Hurricanes and tornadoes don't seem to spare too many people any more. We are having tornadoes in the East where we weren't used to having them. Some call it Global Warming, maybe it's just the weather news blowing so much out of proportion, but if Mother Nature is coming through, she isn't going to ask permission.

one last thought for the OP: make a budget for what you find comfortable, say 500 a year for point of discussion, and ask your friendly local agent how much coverage that will buy you. He/she has to work around coinsurance issues, but he should be able to come up with a solution for you. You may not like that solution, or it may seem like too little for too much. Then either fall back to a homeowner policy with high deductibles, or if you can afford to do so, just maintain personal liability insurance and self insure for property. The only reason folks are objecting to the OP's self insure consideration is concern for him being warm, happy and well fed this winter, versus something much less attractive.

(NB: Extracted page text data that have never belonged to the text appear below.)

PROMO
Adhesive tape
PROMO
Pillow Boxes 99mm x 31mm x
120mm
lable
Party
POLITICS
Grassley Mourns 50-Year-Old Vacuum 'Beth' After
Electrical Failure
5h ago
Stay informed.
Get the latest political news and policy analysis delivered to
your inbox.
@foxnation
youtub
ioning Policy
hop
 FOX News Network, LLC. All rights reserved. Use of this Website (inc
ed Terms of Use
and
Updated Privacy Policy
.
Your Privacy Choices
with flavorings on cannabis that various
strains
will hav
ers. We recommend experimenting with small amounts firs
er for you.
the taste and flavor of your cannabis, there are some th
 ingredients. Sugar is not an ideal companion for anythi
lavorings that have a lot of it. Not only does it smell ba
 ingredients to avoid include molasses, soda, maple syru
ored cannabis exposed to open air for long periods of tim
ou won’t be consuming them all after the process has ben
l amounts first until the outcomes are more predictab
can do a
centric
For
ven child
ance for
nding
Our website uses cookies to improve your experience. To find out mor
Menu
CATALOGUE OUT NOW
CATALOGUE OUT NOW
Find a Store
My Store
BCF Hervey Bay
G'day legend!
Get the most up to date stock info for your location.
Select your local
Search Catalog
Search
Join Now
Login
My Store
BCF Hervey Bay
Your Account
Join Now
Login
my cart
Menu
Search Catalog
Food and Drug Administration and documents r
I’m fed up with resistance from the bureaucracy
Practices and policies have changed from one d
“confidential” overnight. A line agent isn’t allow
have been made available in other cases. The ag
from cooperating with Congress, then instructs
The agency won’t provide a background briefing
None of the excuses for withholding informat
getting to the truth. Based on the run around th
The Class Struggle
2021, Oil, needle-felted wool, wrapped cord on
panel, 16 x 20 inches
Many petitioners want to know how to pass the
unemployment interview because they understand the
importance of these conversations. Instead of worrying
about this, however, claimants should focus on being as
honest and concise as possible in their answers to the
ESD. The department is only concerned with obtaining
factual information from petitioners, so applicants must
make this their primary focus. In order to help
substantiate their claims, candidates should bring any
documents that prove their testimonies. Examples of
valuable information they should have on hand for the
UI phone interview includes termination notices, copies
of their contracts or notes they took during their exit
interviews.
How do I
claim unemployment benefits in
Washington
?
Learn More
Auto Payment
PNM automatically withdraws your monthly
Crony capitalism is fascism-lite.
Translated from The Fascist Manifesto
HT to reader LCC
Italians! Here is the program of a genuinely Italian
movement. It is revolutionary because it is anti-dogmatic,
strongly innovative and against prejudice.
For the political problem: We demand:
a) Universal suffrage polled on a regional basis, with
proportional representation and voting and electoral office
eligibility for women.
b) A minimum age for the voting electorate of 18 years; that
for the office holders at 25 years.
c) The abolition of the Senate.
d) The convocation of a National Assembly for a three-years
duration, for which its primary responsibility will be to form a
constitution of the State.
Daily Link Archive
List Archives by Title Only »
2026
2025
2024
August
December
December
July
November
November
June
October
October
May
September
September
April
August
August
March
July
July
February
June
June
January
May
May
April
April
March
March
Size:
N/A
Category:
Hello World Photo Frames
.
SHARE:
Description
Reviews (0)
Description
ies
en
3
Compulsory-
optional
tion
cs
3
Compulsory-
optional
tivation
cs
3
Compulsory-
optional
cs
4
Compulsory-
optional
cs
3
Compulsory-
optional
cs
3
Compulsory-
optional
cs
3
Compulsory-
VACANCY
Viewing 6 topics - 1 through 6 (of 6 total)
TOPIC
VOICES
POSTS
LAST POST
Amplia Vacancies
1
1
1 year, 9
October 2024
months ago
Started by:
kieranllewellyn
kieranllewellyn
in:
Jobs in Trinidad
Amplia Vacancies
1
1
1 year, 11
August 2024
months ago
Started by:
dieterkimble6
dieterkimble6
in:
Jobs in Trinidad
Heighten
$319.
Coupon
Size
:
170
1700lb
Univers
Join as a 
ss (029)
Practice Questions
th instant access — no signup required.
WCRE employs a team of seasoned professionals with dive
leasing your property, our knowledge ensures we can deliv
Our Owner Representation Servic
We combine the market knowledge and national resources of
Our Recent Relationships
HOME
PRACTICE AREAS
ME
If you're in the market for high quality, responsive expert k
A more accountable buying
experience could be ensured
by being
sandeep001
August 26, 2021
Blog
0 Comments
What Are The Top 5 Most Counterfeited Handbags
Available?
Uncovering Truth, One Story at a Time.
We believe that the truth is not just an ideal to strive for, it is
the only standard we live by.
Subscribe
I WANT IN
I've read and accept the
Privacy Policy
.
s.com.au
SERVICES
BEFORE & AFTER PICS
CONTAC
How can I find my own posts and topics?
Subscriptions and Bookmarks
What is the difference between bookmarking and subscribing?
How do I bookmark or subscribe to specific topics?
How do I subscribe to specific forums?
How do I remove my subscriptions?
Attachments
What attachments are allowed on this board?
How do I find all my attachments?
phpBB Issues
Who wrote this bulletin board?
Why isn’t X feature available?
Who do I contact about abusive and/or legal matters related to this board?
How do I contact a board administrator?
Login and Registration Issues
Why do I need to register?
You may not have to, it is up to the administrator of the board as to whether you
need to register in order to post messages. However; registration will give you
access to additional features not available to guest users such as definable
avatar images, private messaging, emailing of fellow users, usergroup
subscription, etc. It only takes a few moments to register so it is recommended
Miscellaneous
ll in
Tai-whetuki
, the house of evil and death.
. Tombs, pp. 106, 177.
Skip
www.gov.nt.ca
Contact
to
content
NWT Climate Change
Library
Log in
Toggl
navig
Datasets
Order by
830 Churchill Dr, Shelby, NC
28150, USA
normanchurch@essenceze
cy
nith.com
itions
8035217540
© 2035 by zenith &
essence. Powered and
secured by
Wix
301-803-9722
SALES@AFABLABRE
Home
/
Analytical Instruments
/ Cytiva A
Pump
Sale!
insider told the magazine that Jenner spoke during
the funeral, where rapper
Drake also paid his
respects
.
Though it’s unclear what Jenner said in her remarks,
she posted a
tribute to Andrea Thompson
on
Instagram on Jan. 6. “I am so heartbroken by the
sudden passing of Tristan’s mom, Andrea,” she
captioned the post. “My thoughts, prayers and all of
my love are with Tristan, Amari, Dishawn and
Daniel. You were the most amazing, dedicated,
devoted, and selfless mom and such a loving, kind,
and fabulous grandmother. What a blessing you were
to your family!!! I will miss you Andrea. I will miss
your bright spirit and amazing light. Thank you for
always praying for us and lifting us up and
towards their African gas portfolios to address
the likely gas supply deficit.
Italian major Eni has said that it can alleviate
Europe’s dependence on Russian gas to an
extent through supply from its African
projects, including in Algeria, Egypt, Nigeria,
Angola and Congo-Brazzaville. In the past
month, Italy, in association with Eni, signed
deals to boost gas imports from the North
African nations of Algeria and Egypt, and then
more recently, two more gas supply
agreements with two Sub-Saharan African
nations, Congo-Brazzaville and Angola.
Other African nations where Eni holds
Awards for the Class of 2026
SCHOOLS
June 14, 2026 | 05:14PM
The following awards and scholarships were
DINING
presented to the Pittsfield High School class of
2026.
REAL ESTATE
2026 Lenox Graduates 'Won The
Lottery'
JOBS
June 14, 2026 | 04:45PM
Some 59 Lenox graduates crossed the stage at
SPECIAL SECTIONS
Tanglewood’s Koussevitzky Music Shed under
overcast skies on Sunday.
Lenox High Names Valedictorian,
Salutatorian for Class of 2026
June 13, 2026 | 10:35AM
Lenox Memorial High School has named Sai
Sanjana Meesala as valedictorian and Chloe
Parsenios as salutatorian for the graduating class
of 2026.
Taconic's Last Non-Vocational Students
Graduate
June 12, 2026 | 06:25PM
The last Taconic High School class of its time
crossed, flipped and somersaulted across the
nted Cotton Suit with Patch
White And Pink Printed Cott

I never did like tents. Nor bugs on my face.
Dear Santa, all I want is a case of Raid...
 
   / home owners insurance #86  
Neighbor up the road from me living in an RV in their driveway. House fire last may. Construction is ongoing on the house.
 
   / home owners insurance #87  
Again i am so sorry to hear that. This is just so hard to read.

And to pivot back to insurance again, those that know or have collected insurance, do you pay taxes on it? I only have had one claim for my roof and a few small auto claims and i did not claim them. I know on taxes you can claim a loss for uninsured losses. But in the case of your shop, that $193k do you have to claim that as income on taxes?

I believe that you don't claim it as income because the insurance is compensating you for a loss, so your loss balances out the income.

Aaron Z
 
   / home owners insurance #88  
I believe that you don't claim it as income because the insurance is compensating you for a loss, so your loss balances out the income.

Aaron Z

yes, casualty loss. Claim payment tries to return the insured back to where they were one minute before the loss. In reality, you get new stuff, but you lose all the incredibly precious old stuff. Like the Christmas tree ornaments you made with white cotton fluff as a kid...
Insurance replaces lost value; IRS accepts that. Usually no gain seen.
 
   / home owners insurance #89  
Correct, no tax paid on that money.
 
   / home owners insurance #90  
just a thought that crossed my mind. I sure would not want all new stuff for the reasons just mentioned. Sentimental value.